The history of Israel’s possession of the land, dwelling there for a few centuries, and their ultimate loss of the land, is the theme of the Old Testament. The whole account is a metaphor. The prophets foretold a future restoration, which is fulfilled by those who come to Christ; in the New Testament, a “better country” is revealed for the saints.

Psalm 125:1 says, “They that trust in the Lord shall be as mount Zion, which cannot be removed, but abideth for ever.” Hebrews 12:22-4 says, “But ye are come unto mount Sion, and unto the city of the living God, the heavenly Jerusalem, and to an innumerable company of angels,  To the general assembly and church of the firstborn, which are written in heaven, and to God the Judge of all, and to the spirits of just men made perfect, And to Jesus the mediator of the new covenant, and to the blood of sprinkling, that speaketh better things than that of Abel.” Mount Zion abides for ever; it represents an eternal inheritance.

In the dream of Nebuchadnezzar, which Daniel interpreted, a stone cut without hands smote the metallic image representing human kingdoms, and destroyed it.
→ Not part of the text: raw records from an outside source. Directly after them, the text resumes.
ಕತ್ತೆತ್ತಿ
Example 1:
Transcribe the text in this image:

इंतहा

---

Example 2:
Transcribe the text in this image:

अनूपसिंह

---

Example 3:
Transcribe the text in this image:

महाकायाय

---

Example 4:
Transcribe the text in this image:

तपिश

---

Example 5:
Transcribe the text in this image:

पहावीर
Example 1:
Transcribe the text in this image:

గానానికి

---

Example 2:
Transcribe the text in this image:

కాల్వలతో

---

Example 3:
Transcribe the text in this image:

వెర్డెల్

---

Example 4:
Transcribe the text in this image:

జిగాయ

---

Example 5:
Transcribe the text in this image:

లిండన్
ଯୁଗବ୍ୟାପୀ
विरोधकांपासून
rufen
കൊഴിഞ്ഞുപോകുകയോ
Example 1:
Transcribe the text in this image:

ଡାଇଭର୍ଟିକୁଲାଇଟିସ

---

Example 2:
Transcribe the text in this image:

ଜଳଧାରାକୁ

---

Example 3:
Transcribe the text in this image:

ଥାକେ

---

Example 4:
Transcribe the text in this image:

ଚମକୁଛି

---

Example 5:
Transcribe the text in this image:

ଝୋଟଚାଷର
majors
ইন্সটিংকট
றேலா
He wrote: “the stone that smote the image became a great mountain, and filled the whole earth.” [Daniel 2:35] Daniel wrote:

Daniel 2:43-45
And whereas thou sawest iron mixed with miry clay, they shall mingle themselves with the seed of men: but they shall not cleave one to another, even as iron is not mixed with clay.
And in the days of these kings shall the God of heaven set up a kingdom, which shall never be destroyed: and the kingdom shall not be left to other people, but it shall break in pieces and consume all these kingdoms, and it shall stand for ever.
Forasmuch as thou sawest that the stone was cut out of the mountain without hands, and that it brake in pieces the iron, the brass, the clay, the silver, and the gold; the great God hath made known to the king what shall come to pass hereafter: and the dream is certain, and the interpretation thereof sure.

The stone cut without hands represents Jesus, and his kingdom, which consumes all other kingdoms, and remains for ever. Isaiah wrote, “Of the increase of his government and peace there shall be no end, upon the throne of David, and upon his kingdom, to order it, and to establish it with judgment and with justice from henceforth even for ever. The zeal of the LORD of hosts will perform this.” [Isaiah 9:7]
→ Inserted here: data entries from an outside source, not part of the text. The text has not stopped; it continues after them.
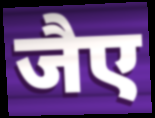
जैए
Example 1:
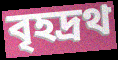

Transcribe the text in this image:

বৃহদ্রথ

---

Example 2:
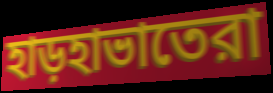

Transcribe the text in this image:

হাড়হাভাতেরা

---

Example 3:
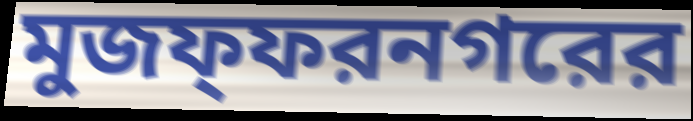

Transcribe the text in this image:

মুজফ্ফরনগরের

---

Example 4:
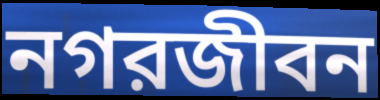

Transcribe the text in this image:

নগরজীবন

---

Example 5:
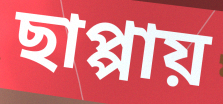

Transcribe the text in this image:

ছাপ্পায়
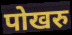
पोखरु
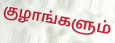
குழாங்களும்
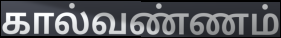
கால்வண்ணம்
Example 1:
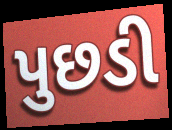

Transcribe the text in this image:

પુછડી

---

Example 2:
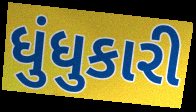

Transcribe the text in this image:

ધુંધુકારી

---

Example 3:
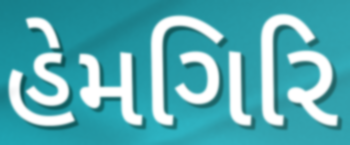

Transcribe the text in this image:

હેમગિરિ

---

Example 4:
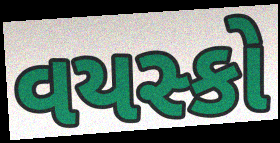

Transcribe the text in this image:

વયસ્કો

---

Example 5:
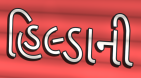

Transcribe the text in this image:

હિલ્ડાની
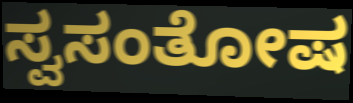
ಸ್ವಸಂತೋಷ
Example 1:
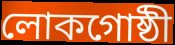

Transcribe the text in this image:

লোকগোষ্ঠী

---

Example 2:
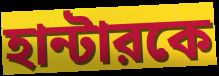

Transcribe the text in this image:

হান্টারকে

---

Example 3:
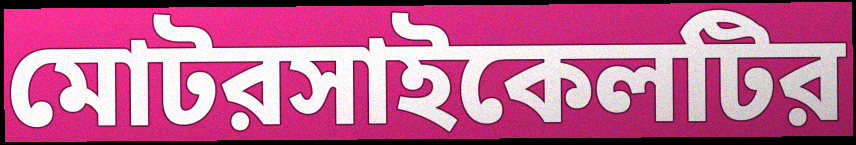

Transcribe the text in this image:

মোটরসাইকেলটির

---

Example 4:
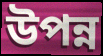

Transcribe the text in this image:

উপন্ন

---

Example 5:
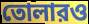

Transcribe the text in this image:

তোলারও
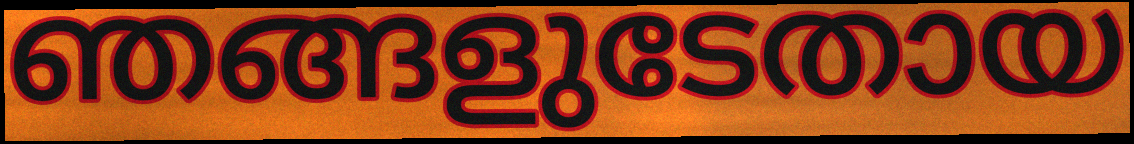
ഞങ്ങളുടേതായ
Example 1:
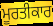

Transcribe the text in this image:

ਮੂਰਤੀਕਾਰ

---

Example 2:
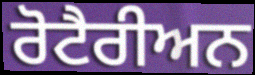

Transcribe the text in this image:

ਰੋਟੈਰੀਅਨ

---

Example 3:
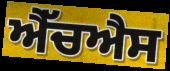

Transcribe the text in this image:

ਐੱਚਐਸ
The promised land was a type of the spiritual territory of Christ’s kingdom. Those who are in Christ are “translated” into it. Paul wrote, “Giving thanks unto the Father, which hath made us meet to be partakers of the inheritance of the saints in light: Who hath delivered us from the power of darkness, and hath translated us into the kingdom of his dear Son: In whom we have redemption through his blood, even the forgiveness of sins.” [Colossians 1:12-14]
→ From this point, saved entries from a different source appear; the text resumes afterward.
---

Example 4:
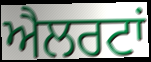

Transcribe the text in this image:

ਐਲਰਟਾਂ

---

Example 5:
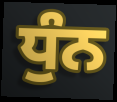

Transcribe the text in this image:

ਧੁੰਨ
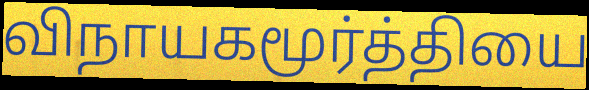
விநாயகமூர்த்தியை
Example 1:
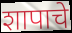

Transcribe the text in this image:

शापाचे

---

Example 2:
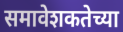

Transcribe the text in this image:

समावेशकतेच्या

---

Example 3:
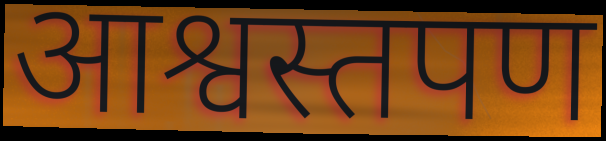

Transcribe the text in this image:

आश्वस्तपण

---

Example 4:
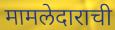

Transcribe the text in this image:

मामलेदाराची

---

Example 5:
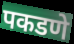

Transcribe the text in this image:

पकडणे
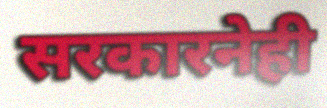
सरकारनेही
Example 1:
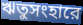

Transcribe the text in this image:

ঋতুসংহারে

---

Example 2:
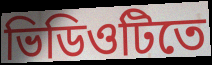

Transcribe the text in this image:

ভিডিওটিতে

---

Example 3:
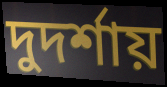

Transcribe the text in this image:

দুদর্শায়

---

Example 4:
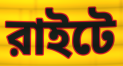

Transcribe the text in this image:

রাইটে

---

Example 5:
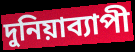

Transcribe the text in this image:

দুনিয়াব্যাপী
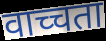
वाच्चता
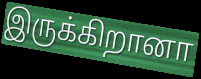
இருக்கிறானா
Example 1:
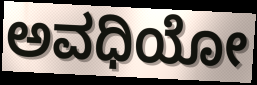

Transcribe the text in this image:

ಅವಧಿಯೋ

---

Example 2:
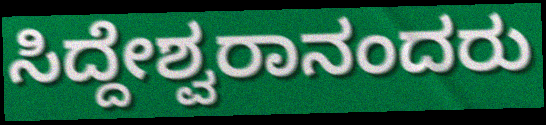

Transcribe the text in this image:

ಸಿದ್ದೇಶ್ವರಾನಂದರು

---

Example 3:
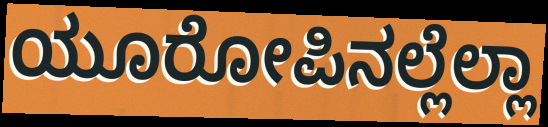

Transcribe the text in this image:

Deliverance from the power of darkness implies dwelling in the light of the gospel and understanding God’s word. Dwelling in the promised land corresponds to faith in Christ. The scriptures identify God with the land, and the city of Jerusalem, and the temple. Christ is the temple, and he reigns in the heavenly Jerusalem. He is also represented by the land. Because the seed of Abraham will number as the stars, there is a spiritual country connected with the gospel.